WORK ORDER. In the listing below, find the line with "and abundances of" and the line with "calculating the observational". Repeat those two lines and all lines between them exactly.

RECORDS SHOWN.
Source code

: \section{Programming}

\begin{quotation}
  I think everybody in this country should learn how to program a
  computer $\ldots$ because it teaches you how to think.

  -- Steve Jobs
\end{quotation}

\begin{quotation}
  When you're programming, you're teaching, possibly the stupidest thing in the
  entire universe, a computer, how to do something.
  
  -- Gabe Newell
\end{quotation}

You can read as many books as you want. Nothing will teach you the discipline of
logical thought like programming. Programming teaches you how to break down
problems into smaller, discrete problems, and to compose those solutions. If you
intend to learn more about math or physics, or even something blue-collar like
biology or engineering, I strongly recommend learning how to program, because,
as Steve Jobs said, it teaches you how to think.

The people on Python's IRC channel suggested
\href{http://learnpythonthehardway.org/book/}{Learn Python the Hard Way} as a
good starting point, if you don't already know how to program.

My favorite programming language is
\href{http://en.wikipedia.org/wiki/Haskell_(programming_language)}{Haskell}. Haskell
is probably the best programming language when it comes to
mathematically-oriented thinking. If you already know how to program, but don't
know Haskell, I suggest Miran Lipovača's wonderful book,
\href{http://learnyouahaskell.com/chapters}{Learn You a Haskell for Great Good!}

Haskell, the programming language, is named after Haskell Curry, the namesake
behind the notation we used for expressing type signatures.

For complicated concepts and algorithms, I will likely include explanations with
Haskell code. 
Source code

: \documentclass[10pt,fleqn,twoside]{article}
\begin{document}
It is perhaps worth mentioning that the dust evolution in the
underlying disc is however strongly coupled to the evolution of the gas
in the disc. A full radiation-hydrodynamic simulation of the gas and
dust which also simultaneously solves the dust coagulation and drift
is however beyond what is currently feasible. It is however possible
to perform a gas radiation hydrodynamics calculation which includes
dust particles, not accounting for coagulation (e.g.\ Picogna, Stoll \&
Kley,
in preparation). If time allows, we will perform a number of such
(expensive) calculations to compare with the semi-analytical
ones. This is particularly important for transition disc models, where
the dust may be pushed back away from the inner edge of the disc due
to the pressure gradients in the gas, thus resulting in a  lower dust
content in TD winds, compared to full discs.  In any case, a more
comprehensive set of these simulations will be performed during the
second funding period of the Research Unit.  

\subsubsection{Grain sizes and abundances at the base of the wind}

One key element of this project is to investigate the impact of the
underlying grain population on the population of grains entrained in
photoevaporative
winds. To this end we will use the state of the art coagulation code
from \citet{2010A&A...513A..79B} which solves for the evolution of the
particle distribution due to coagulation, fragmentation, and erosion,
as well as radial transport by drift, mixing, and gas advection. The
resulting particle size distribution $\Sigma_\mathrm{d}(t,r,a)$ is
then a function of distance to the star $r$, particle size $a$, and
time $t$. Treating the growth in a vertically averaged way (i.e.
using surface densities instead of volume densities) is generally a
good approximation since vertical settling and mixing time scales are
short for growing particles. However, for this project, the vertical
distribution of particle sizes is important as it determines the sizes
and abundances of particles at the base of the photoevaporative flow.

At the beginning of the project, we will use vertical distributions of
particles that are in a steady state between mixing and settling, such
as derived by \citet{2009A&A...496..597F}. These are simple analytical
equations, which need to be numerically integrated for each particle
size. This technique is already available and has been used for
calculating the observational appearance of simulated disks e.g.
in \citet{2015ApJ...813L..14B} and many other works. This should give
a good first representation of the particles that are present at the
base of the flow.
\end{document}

...

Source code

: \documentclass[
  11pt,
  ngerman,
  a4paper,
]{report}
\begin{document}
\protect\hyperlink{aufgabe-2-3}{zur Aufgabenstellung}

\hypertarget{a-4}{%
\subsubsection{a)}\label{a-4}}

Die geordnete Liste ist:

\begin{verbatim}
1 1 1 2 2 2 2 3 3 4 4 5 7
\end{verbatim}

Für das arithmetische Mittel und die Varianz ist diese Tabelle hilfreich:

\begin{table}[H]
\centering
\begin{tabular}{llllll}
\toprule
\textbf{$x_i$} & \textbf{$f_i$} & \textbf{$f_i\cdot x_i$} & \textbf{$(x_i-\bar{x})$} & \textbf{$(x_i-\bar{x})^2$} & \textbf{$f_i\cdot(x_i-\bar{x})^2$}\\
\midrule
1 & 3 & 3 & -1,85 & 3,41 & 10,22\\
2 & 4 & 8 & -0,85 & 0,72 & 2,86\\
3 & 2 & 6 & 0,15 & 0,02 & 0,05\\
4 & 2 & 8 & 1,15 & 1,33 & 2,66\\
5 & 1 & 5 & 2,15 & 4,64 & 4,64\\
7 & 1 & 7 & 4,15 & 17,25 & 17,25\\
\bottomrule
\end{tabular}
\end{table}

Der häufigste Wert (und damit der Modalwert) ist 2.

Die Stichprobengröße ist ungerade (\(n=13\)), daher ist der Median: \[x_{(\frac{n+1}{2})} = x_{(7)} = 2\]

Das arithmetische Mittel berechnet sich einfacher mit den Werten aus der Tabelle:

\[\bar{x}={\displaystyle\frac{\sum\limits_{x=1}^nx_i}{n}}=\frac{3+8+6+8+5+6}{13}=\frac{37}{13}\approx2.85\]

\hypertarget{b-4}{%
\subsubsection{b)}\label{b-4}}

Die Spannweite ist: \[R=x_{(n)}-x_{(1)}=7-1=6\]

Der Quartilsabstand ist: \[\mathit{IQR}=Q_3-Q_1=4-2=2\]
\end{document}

SOLUTION.
and abundances of particles at the base of the photoevaporative flow.

At the beginning of the project, we will use vertical distributions of
particles that are in a steady state between mixing and settling, such
as derived by \citet{2009A&A...496..597F}. These are simple analytical
equations, which need to be numerically integrated for each particle
size. This technique is already available and has been used for
calculating the observational appearance of simulated disks e.g.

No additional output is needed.